Data excerpts
-- Opening Marker --

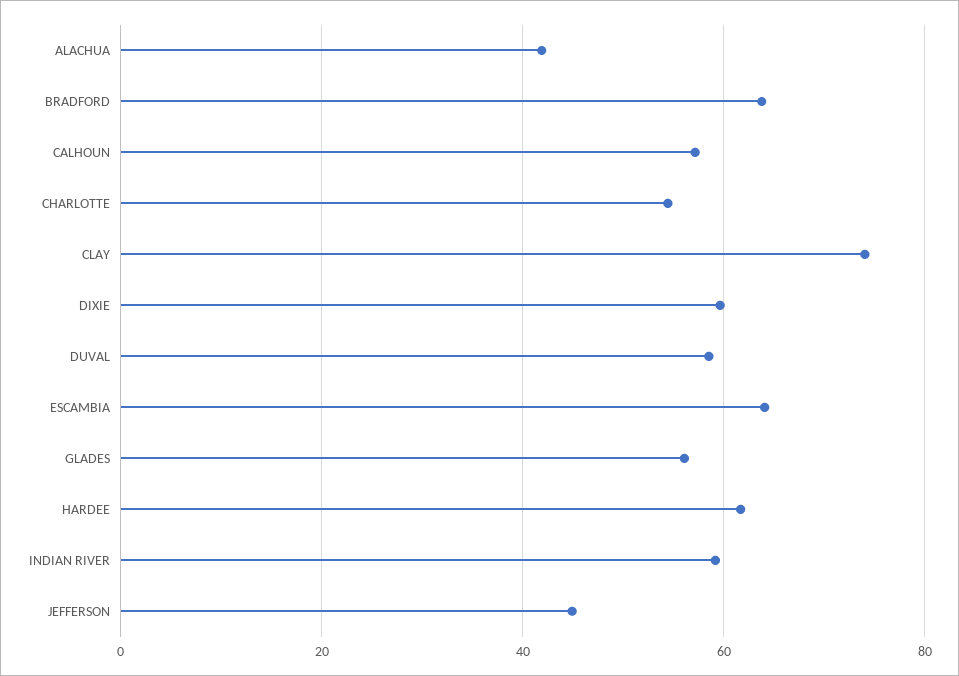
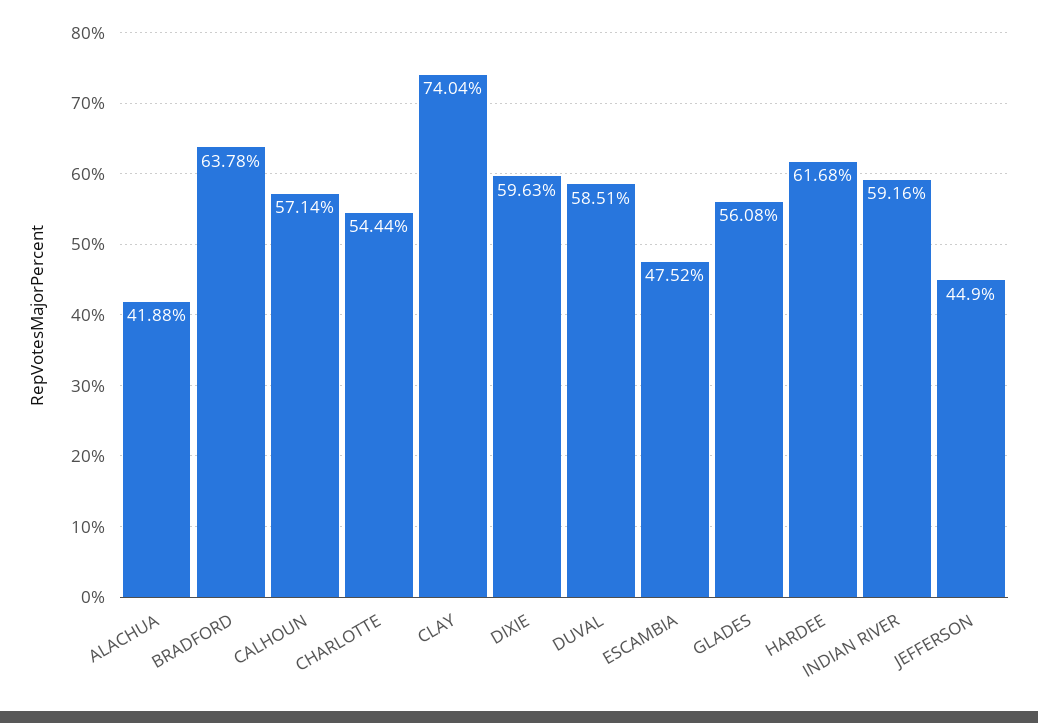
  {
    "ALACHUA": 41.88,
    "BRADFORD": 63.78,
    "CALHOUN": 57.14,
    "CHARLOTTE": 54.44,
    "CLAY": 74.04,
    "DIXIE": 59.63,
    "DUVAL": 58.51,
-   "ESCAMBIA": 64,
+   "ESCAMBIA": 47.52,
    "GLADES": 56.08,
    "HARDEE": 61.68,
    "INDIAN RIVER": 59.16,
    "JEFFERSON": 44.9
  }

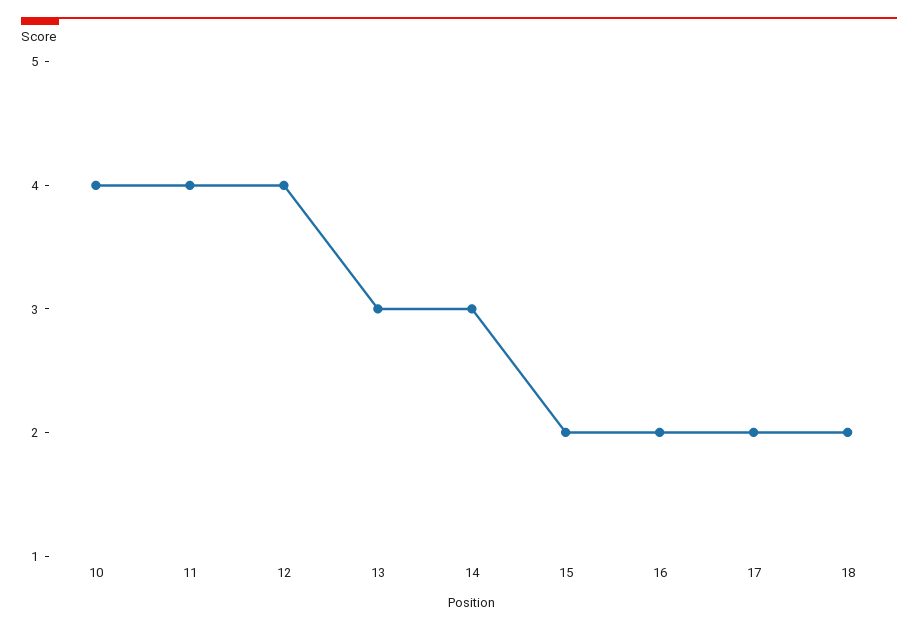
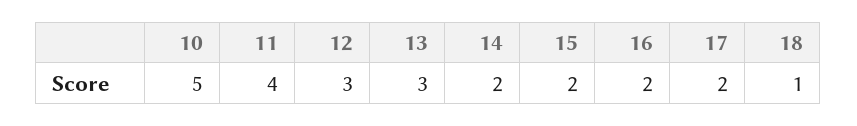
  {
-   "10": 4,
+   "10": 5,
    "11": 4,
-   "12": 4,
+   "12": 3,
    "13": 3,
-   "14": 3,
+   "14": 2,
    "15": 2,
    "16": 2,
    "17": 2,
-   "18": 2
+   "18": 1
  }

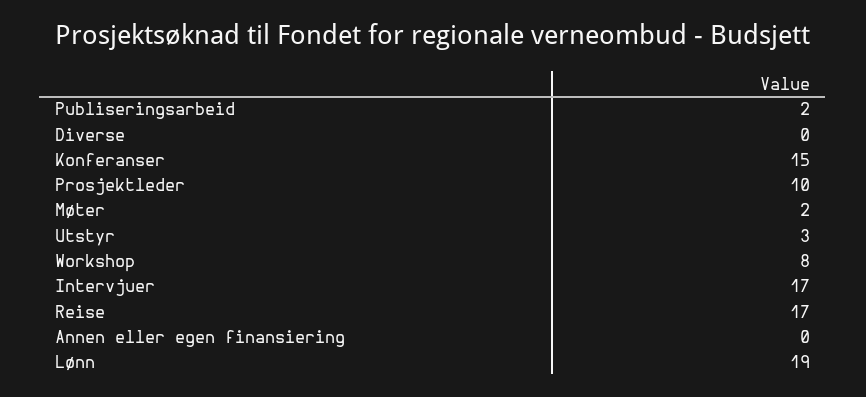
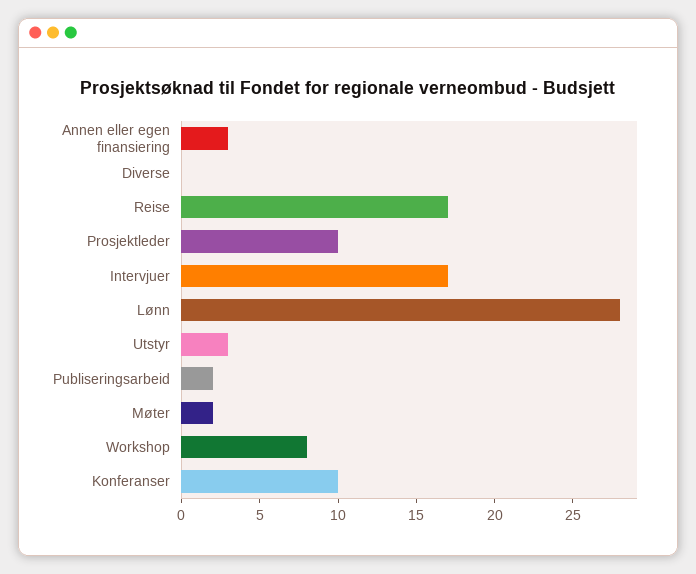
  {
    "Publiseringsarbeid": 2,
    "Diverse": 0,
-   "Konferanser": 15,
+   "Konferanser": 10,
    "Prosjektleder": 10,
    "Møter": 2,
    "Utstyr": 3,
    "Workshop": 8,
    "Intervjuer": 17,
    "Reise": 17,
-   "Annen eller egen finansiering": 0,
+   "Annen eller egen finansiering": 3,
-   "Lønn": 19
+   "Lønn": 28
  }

-- Closing Marker --

Assigned task =>
Note every line of the records that holds the word "eller", and copy it.

Completed exercise =>
-   "Annen eller egen finansiering": 0,
+   "Annen eller egen finansiering": 3,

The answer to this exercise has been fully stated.